**Task directions**
From the line containing "SPECIJALNI PROJEKTI" to the last line of the listing below, repeat every line exactly, and output nothing else.

**Extracted entries**
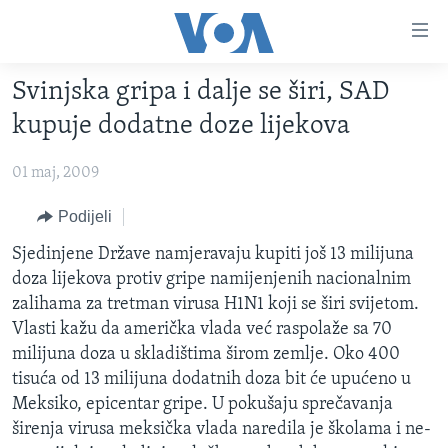
Linkovi
Pređi
na
Svinjska gripa i dalje se širi, SAD
glavni
TV PROGRAM
sadržaj
kupuje dodatne doze lijekova
VIDEO
Pređi
na
01 maj, 2009
FOTOGRAFIJE DANA
glavnu
VIJESTI
Podijeli
navigaciju
Idi
NAUKA I TEHNOLOGIJA
SJEDINJENE AMERIČKE DRŽAVE
Sjedinjene Države namjeravaju kupiti još 13 milijuna
na
doza lijekova protiv gripe namijenjenih nacionalnim
SPECIJALNI PROJEKTI
BOSNA I HERCEGOVINA
pretragu
zalihama za tretman virusa H1N1 koji se širi svijetom.
KORUPCIJA
SVIJET
Vlasti kažu da američka vlada već raspolaže sa 70
milijuna doza u skladištima širom zemlje. Oko 400
SLOBODA MEDIJA
tisuća od 13 milijuna dodatnih doza bit će upućeno u
ŽENSKA STRANA
Meksiko, epicentar gripe. U pokušaju sprečavanja
širenja virusa meksička vlada naredila je školama i ne-
IZBJEGLIČKA STRANA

**Response**
SPECIJALNI PROJEKTI
BOSNA I HERCEGOVINA
pretragu
zalihama za tretman virusa H1N1 koji se širi svijetom.
KORUPCIJA
SVIJET
Vlasti kažu da američka vlada već raspolaže sa 70
milijuna doza u skladištima širom zemlje. Oko 400
SLOBODA MEDIJA
tisuća od 13 milijuna dodatnih doza bit će upućeno u
ŽENSKA STRANA
Meksiko, epicentar gripe. U pokušaju sprečavanja
širenja virusa meksička vlada naredila je školama i ne-
IZBJEGLIČKA STRANA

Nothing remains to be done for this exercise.